> _EXTRACT TO READ_
* * *

Another Reno Aide Urges Probe of Gore
WASHINGTON — A senior Justice Department prosecutor has recommended that Atty. Gen. Janet Reno appoint a special counsel to determine whether Vice President Al Gore told investigators the truth about his role in 1996 Democratic fund-raising activities, government officials familiar with the inquiry said Thursday.
Robert J. Conrad Jr., who heads the Justice Department task force investigating 1996 fund-raising abuses, told Reno that questions have arisen about Gore’s truthfulness about a controversial 1996 luncheon at the Hsi Lai Buddhist Temple in Hacienda Heights, Calif., after investigators questioned him under oath April 18, the officials said.
Conrad’s preliminary recommendation places renewed pressure on Reno, who rejected an earlier rec
ommendation from one of Conrad’s predecessors, Charles G. LaBella, to ask for an independent counsel to investigate Gore. She also declined to do so after two preliminary investigations of Gore’s role in Democratic fund-raising telephone calls from his White House office.
This latest development could spell serious political trouble for Gore, the presumptive Democratic presidential nominee, raising anew questions about his veracity in the midst of the 2000 campaign. The appointment of a special counsel in itself would provide new fodder for Republicans, and any such inquiry could easily continue through the November election.
Reno’s reaction to Conrad’s recommendation was not known. Nor was it clear when she would respond. The attorney general has been criticized intensely by GOP lawmakers and officials for past refusals to seek an independent investigation of the Democrats’ fund-raising.
Justice Department spokesman Myron Marlin declined to comment other than to say that the campaign finance investigation is ongoing.
“It’s a preliminary recommendation,” a Justice Department official said. “Conrad and other officials are reviewing the information they have gathered before a final decision will be made by the attorney general.”
Another Justice Department official said that Conrad “thinks he’s now reached a point where there’s sufficient basis for further investigation to be done, and it ought to be done by someone other than the Justice Department” to avoid a conflict of interest. He said that Conrad is expected to make a final recommendation within 10 days.
Gore, campaigning in Minneapolis on Thursday, said that he knew nothing about the matter.
His communications director, Jim Kennedy, said: “As of now, we have received no word from the Department of Justice about the reported campaign finance development. As you know, the vice president has cooperated fully with the investigation every step of the way.”
Texas Gov. George W. Bush, the presumptive Republican presidential nominee, jumped on the news to reiterate a recurrent campaign theme.
Bush campaign spokeswoman Mindy Tucker said: “Gov. Bush believes that the American people are tired of all these scandals and investigations and the best way to make them go away is to elect someone new and different.”
LaBella, the former chief of the Justice Department task force, said that the timing of the recommendation is unfortunate.

* * *

> _AVAILABLE DATA_
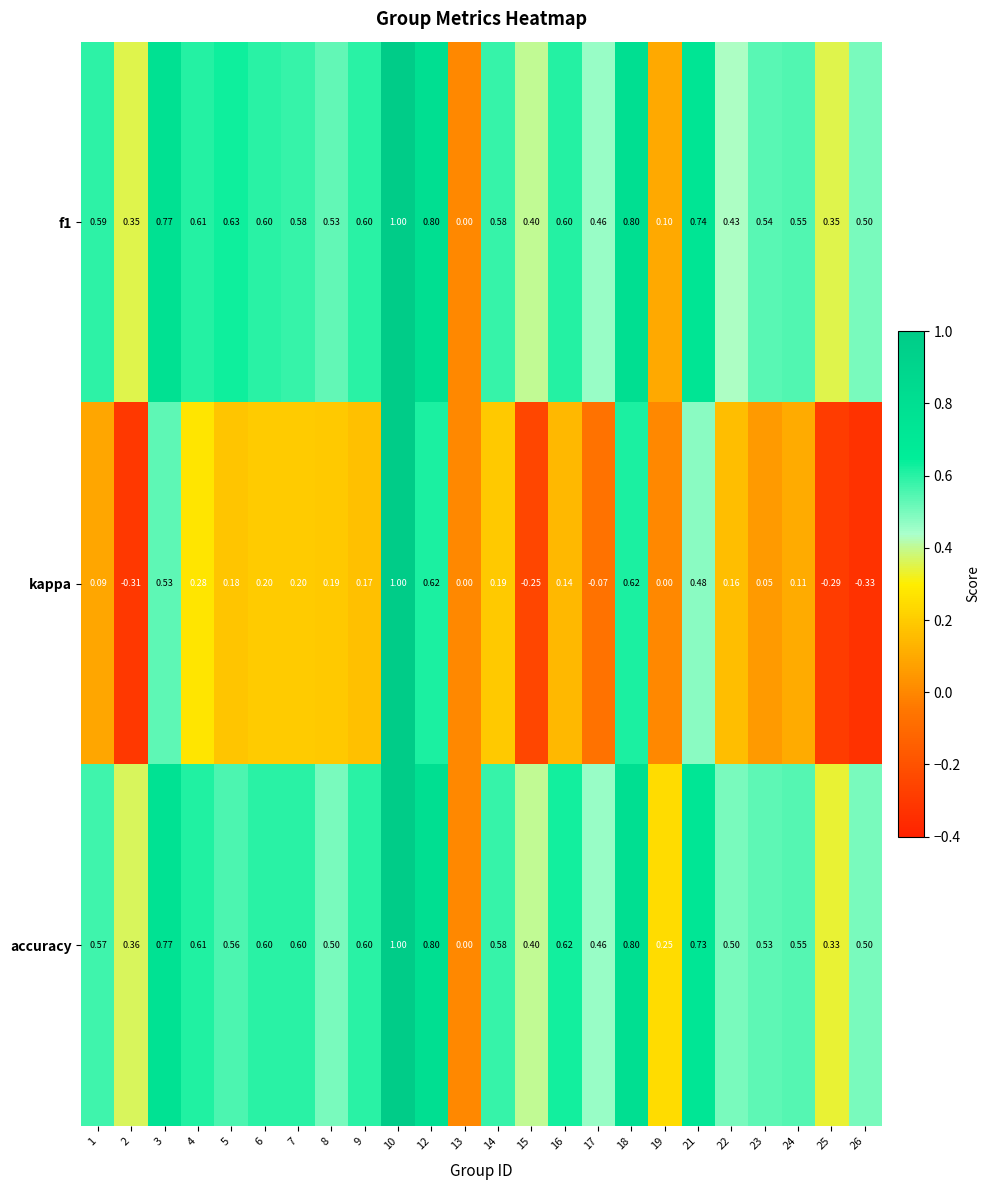

Which series has the widest spread of values?

kappa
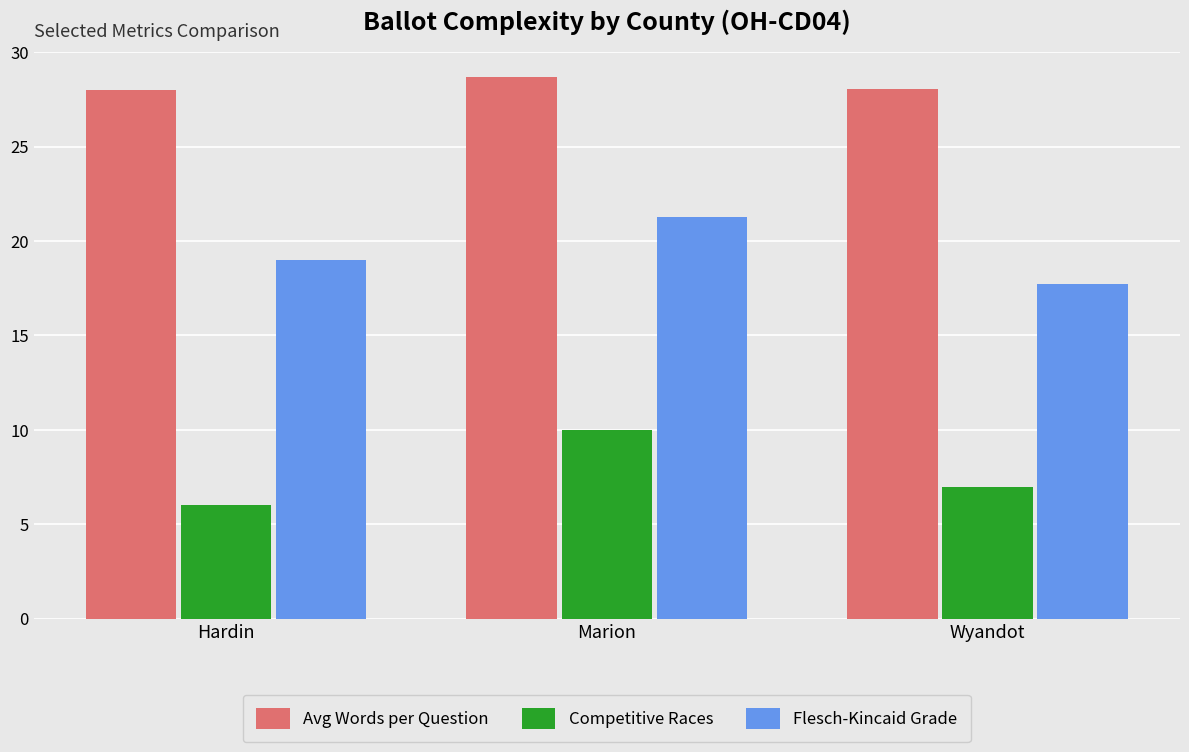

Which series changed the most between Hardin and Marion?

Competitive Races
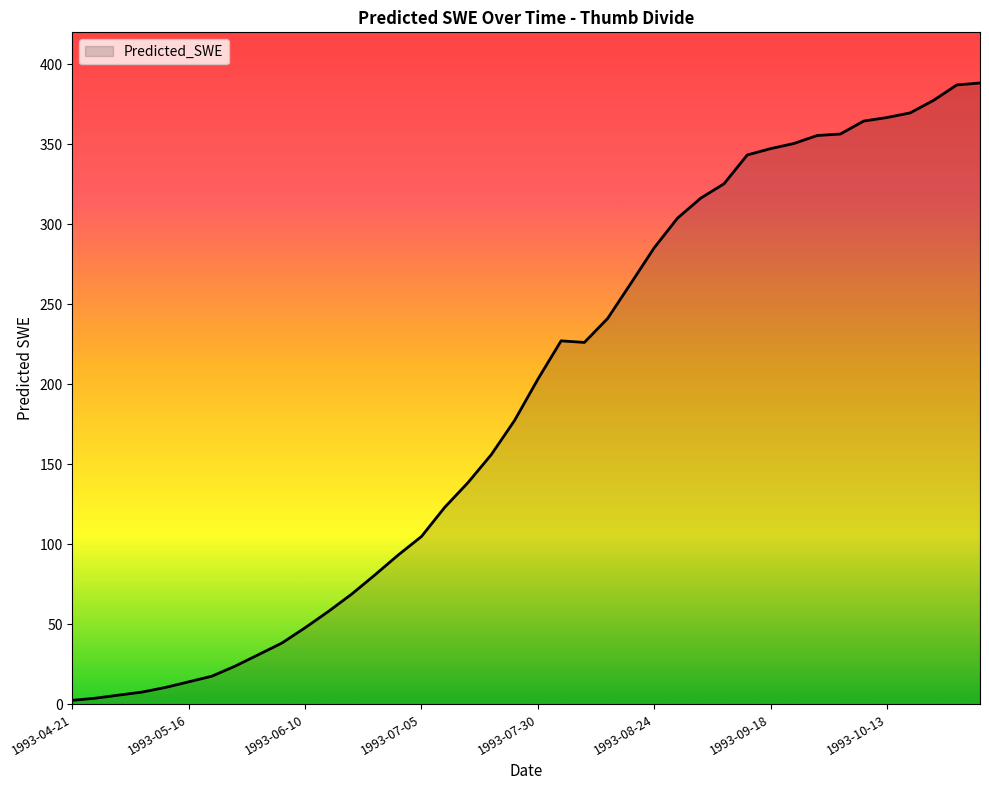

What is the difference between the maximum and minimum values?

385.9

* * *

> _ASSIGNED TASK_
Decide whether each statement below agrees with the article about the Gore probe above, answering yes or no and quoting the deciding words of the article: (a) Conrad's recommendation to Reno is described as final; (b) investigators questioned Gore under oath on April 18; (c) Gore's communications director said the campaign had been notified by the Justice Department.

> _TASK RESPONSE_
(a) No: "It’s a preliminary recommendation"
(b) Yes: "after investigators questioned him under oath April 18"
(c) No: "we have received no word from the Department of Justice about the reported campaign finance development"